Es posible, pero para ello sería necesario entender previamente que las élites españolas carecen de la cultura federal capaz de llevar al grupo mayoritario a tender la mano y negociar con los grupos minoritarios en igualdad de condiciones. Y habría también que entender que nada hay de extraño en esa actitud del grupo dominante. Ahora bien, eso nos lleva a tener que entender también las bases de una relación federal honesta abandonando el angelismo y el idealismo (que engaña, aunque sea un angelismo o un idealismo bienintencionado) que rodea el discurso de muchos "federalistas" (aquel que pretende que gente que ni quiere el federalismo ni tiene interés por hacer lo que parece obvio que corresponde hacer para crear un sistema federal como Dios manda podrá conducirnos a un sistema federal), y a entender que en la fase inicial de los pactos federales históricos más celebrados (EEUU, Suiza) no encontramos una iniciativa movida principalmente por la “fraternidad”, la “solidaridad”, “la igualdad” (el discurso bobalicón o idealista), o el deseo de formar una “gran nación poderosa”, sino todo lo contrario: encontramos un egoísmo, o “particularismo” (Beaud), que es el que mueve a unirse a esas sociedades diferentes en una sociedad más grande (la “sociedad de sociedades” de Montesquieu) por medio de un pacto político (el pacto federativo: Proudhon) en el que las partes se reservan las parcelas de independencia que juzguen oportuno reservarse. El federalismo necesita ese momento previo que no está caracterizado, lo repito, por la fraternidad, la lealtad o la solidaridad de los pueblos que deciden federarse sino por los egoísmos particularistas o estatales, que son los que en definitiva renuncian a su ideal supremo (por razones que podemos entender muy válidas) de independencia para entrar en una relación federal de interdependencia en la que todos ganan y todos pierden algo.
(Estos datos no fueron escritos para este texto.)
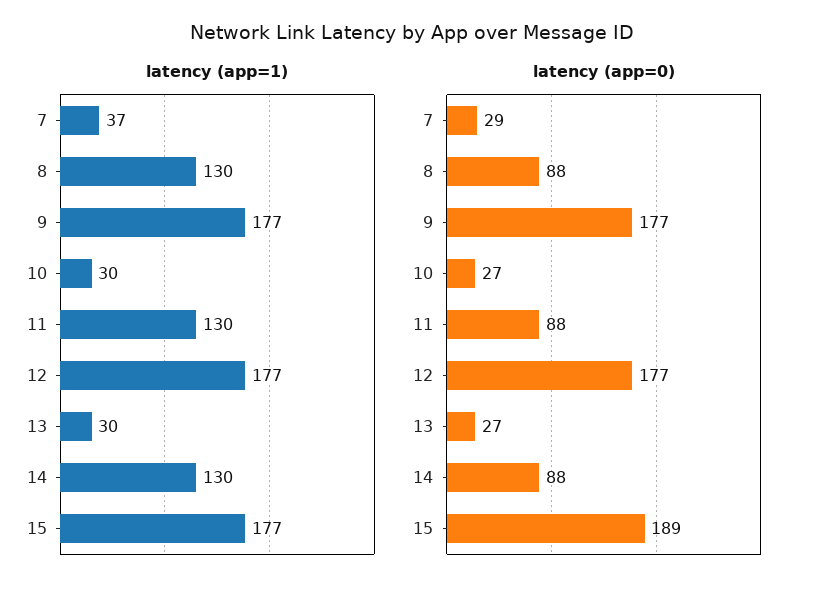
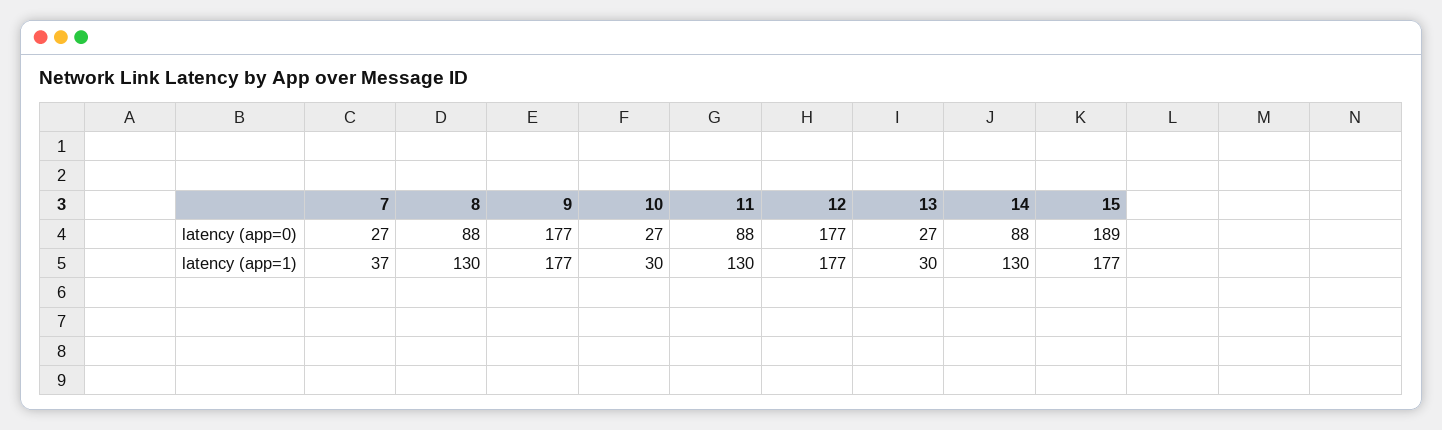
latency (app=0), 7: 29 -> 27

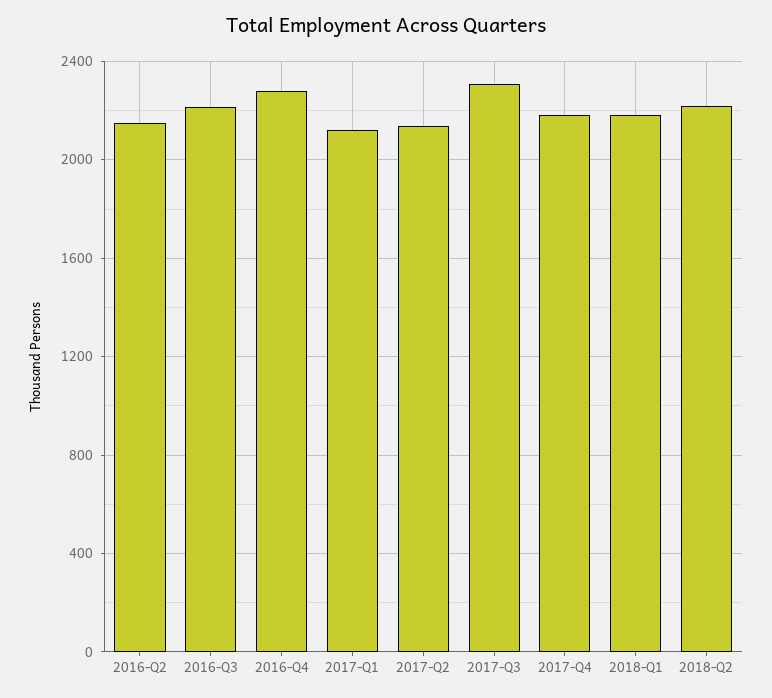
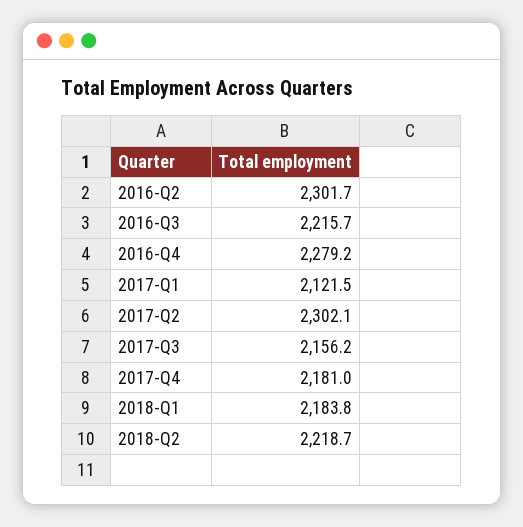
2016-Q2: 2150 -> 2301.7
2017-Q2: 2150 -> 2302.1
2017-Q3: 2300 -> 2156.2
¿Tenemos de lo primero (cultura federal de la sociedad dominante, que tiende la mano a las sociedades minoritarias para negociar un pacto federal)? Claramente no. ¿Tenemos de lo segundo (particularismos o egoísmos, nacionalismos o sociedades distintas, o como se le prefiera llamar)? Claramente sí. A buen entendedor pues…

Concluyo. No es relación federal aquella en la que solo una de las partes nunca pierde nada. No es relación federal aquella en la que uno manda y los territorios obedecen. Eso no es cultura federal. Y precisamente eso es lo que podría corregirse mediante una estructura federal que dé sentido a aquello que define la cultura federal una vez institucionalizada y asentada: unión, lealtad, confianza, solidaridad y fraternidad en la independencia de las partes. Conceptos todos que no tienen sentido (o por lo menos no el mismo) en una estructura no federal como la nuestra. Y es que no es honesto pedir lealtad o confianza cuando no existen las condiciones para esa lealtad o esa confianza. Sería como pedirle a la mujer maltratada (con perdón) que siga confiando y queriendo al salvaje de su marido. Pues eso.

Estructura pues, solo después cultura.